Plano diretor cita diretrizes que aumentarão a carga de Suape

O Plano Diretor 2035 de Suape aponta iniciativas que olham para o futuro do porto
área destinada a APM Terminals
O terminal da APM é citado no Plano Diretor como um dos empreendimentos estruturadores que vão fazer Suape movimentar mais carga. Foto: divulgação APM

Aos 45 anos completados neste dia 07, o Plano Diretor Suape 2035 aponta que a estatal tem muito espaço para crescer e impactar a economia pernambucana. Até 2030, a expectativa é de um crescimento de 50% da carga movimentada, caso se consolidem pelo menos cinco empreendimentos estruturadores citados no documento. 

Os empreendimentos citados no documento são: o segundo terminal de contêineres a ser implantado na estatal, o da APM Terminals, da Maersk; o terminal de minérios; o terminal de Gás Natural Liquefeito (GNL), a implantação da segunda etapa (trem)  da Refinaria Abreu e Lima (Rnest) e o trecho pernambucano da ferrovia Transnordestina, ou seja do ramal Salgueiro-Suape. “Estes terminais planejados ou em construção vão impactar diretamente na movimentação da carga. A Refinaria Abreu e Lima nao precisa de infraestrutura porque já tem”, resume o diretor de Desenvolvimento e Gestão Portuária de Suape, Nilson Monteiro.
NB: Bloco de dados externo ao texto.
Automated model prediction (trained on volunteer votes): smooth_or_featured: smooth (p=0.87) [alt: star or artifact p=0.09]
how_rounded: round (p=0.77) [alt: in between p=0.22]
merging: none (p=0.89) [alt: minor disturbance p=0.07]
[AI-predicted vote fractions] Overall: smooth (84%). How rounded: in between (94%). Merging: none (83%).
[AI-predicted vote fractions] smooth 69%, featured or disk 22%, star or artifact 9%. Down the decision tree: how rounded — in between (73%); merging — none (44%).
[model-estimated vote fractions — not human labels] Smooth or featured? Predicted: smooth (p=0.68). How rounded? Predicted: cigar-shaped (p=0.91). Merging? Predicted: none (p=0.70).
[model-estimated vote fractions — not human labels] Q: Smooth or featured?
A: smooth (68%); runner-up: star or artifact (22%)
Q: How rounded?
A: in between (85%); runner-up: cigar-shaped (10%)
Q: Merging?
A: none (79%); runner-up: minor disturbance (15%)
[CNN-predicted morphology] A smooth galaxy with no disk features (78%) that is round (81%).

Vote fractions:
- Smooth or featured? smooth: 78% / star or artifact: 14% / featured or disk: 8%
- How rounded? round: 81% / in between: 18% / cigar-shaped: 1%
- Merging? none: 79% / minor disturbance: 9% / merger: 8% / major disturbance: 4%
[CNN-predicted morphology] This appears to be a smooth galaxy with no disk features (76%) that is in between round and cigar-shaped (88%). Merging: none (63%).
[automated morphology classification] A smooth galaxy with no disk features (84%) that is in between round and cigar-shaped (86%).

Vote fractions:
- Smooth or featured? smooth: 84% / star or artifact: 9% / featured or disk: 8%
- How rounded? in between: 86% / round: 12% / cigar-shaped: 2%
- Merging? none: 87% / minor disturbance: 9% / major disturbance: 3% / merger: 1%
Ele explica também que “somente a finalização da primeira etapa da Rnest aumentaria a movimentação de carga em 20% até 2026”. A Rnest tem um grande impacto na movimentação de carga, porque recebe, pelo porto, a matéria-prima e depois também escoa, pelos navios, parte dos produtos fabricados ali, como o diesel. O governo federal já anunciou que vai concluir também a segunda etapa (trem) da refinaria.

Ainda de acordo com o Plano Diretor,  a previsão é de um aumento de 50% da carga com a entrada em operação do terminal de contêineres da APM Terminals e a carga que poderá ser transportada pelo trecho pernambucano do ramal ferroviário entre Salgueiro e Suape. O terminal de contêineres da APM Terminals vai entrar em operação em 2026, segundo anunciou a empresa em outubro. 

Outro empreendimento citado acima é o terminal de regaseificação da OnCorp que está em construção e, inicialmente, tinha previsão de operar no segundo semestre de 2024. Ele vai receber, do exterior,  gás em estado liquefeito (GNL) e transformá-lo em gasoso num navio que ficará ancorado em Suape. Grande parte do gás deve ser consumido por empresas instaladas em Pernambuco, incluindo a Termopernambuco, térmica do Grupo Neoenergia.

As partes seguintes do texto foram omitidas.